(Collection entries)
::::::::

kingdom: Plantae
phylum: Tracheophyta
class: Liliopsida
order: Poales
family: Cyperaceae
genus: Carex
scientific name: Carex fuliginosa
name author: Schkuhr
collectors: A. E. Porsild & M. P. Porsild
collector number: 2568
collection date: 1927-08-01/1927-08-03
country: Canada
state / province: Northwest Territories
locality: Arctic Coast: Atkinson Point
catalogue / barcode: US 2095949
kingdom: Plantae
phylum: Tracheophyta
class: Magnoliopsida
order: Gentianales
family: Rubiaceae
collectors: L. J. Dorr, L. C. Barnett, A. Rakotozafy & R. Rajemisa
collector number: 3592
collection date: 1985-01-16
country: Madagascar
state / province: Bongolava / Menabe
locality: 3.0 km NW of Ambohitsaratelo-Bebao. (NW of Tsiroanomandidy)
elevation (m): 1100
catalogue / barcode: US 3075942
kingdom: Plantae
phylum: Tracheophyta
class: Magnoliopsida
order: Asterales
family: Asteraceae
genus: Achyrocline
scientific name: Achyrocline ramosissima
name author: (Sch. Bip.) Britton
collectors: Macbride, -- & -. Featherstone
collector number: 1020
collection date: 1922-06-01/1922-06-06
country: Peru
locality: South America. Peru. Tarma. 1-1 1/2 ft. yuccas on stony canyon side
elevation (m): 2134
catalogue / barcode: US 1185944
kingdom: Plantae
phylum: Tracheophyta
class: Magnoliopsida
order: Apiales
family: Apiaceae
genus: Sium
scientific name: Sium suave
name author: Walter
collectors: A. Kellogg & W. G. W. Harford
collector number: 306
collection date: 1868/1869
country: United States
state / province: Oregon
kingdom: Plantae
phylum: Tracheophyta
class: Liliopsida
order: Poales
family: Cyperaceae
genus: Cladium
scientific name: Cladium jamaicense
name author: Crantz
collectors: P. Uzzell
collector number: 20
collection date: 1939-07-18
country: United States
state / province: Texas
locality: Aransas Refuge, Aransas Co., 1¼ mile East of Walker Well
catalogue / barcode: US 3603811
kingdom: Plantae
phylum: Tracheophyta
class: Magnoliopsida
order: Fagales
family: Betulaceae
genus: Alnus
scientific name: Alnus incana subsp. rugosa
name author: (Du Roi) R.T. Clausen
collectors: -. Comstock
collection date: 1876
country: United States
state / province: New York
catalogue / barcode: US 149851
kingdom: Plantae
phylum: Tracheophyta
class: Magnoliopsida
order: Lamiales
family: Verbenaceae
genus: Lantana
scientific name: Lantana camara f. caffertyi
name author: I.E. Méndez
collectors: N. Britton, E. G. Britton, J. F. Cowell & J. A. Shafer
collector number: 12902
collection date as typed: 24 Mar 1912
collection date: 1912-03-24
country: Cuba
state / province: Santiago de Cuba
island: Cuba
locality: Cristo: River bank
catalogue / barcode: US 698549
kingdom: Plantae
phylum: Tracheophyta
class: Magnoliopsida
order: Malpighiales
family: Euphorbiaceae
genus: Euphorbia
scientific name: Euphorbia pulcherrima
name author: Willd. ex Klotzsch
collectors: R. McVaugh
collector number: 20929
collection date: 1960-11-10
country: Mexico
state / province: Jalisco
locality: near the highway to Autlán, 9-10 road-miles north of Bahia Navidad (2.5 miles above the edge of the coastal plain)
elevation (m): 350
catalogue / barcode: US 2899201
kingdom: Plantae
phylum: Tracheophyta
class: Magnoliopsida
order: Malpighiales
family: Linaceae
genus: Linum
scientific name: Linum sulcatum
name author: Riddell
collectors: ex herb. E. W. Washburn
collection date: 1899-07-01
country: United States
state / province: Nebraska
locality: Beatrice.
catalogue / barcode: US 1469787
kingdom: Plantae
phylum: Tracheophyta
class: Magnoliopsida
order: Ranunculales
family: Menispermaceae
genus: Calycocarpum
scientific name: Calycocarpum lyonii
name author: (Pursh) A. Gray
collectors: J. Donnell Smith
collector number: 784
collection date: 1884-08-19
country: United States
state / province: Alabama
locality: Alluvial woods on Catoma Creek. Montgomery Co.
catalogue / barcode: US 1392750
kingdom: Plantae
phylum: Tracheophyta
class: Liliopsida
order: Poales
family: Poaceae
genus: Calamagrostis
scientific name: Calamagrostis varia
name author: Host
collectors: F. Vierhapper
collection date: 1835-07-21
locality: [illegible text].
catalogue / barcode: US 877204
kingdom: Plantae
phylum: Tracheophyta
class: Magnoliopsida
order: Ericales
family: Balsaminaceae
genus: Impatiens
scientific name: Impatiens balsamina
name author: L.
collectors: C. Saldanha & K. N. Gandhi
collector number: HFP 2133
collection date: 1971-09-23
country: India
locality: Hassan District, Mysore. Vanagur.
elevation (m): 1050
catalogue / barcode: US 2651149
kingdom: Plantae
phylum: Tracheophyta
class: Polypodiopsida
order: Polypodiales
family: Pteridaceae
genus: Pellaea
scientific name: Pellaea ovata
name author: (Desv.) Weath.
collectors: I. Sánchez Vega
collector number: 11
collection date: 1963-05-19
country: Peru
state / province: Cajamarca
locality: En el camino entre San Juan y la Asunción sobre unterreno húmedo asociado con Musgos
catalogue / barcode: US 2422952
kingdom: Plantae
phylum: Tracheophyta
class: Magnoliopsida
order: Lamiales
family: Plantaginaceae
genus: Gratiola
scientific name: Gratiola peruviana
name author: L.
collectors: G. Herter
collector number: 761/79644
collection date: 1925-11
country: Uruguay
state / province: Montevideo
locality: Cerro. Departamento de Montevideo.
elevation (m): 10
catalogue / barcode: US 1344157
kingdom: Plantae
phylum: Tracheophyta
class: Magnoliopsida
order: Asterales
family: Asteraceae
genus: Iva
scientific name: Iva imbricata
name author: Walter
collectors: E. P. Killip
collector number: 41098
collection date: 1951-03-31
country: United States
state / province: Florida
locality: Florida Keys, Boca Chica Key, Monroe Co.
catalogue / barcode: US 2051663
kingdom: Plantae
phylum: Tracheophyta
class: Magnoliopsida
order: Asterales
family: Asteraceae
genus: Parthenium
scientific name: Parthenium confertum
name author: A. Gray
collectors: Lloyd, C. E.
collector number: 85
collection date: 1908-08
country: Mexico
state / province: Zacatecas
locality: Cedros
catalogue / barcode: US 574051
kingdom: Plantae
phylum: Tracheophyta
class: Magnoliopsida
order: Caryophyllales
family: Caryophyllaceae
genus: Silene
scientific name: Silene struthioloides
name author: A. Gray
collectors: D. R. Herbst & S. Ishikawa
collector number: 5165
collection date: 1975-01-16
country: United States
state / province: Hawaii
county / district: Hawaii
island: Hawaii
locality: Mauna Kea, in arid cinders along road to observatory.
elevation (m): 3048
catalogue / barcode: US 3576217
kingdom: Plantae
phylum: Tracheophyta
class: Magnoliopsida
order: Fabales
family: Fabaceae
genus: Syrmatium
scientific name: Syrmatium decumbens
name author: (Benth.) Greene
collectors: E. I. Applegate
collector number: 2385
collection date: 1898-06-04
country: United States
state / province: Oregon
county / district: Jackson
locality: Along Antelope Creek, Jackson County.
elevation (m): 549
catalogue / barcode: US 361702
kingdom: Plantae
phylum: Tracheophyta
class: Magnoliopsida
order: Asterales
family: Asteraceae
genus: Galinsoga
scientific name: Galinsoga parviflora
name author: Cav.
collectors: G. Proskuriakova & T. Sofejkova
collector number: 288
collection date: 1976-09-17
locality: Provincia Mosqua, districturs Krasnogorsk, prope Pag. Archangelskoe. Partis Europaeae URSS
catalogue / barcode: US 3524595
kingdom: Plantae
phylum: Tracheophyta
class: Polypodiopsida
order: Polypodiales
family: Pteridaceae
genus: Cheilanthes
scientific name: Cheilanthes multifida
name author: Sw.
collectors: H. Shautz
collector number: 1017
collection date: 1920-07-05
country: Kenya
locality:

::::::::

- TASK TO COMPLETE -
Lay out the lines as a two-column CSV with the headers field and value, one row per line, beginning with the line containing "order: Caryophyllales" and continuing through the line containing "collectors: G. Proskuriakova & T. Sofejkova". Put each entry in its own quoted field, and turn any line breaks into spaces.

- EXPECTED ANSWER -
field,value
"order:","Caryophyllales"
"family:","Caryophyllaceae"
"genus:","Silene"
"scientific name:","Silene struthioloides"
"name author:","A. Gray"
"collectors:","D. R. Herbst & S. Ishikawa"
"collector number:","5165"
"collection date:","1975-01-16"
"country:","United States"
"state / province:","Hawaii"
"county / district:","Hawaii"
"island:","Hawaii"
"locality:","Mauna Kea, in arid cinders along road to observatory."
"elevation (m):","3048"
"catalogue / barcode:","US 3576217"
"kingdom:","Plantae"
"phylum:","Tracheophyta"
"class:","Magnoliopsida"
"order:","Fabales"
"family:","Fabaceae"
"genus:","Syrmatium"
"scientific name:","Syrmatium decumbens"
"name author:","(Benth.) Greene"
"collectors:","E. I. Applegate"
"collector number:","2385"
"collection date:","1898-06-04"
"country:","United States"
"state / province:","Oregon"
"county / district:","Jackson"
"locality:","Along Antelope Creek, Jackson County."
"elevation (m):","549"
"catalogue / barcode:","US 361702"
"kingdom:","Plantae"
"phylum:","Tracheophyta"
"class:","Magnoliopsida"
"order:","Asterales"
"family:","Asteraceae"
"genus:","Galinsoga"
"scientific name:","Galinsoga parviflora"
"name author:","Cav."
"collectors:","G. Proskuriakova & T. Sofejkova"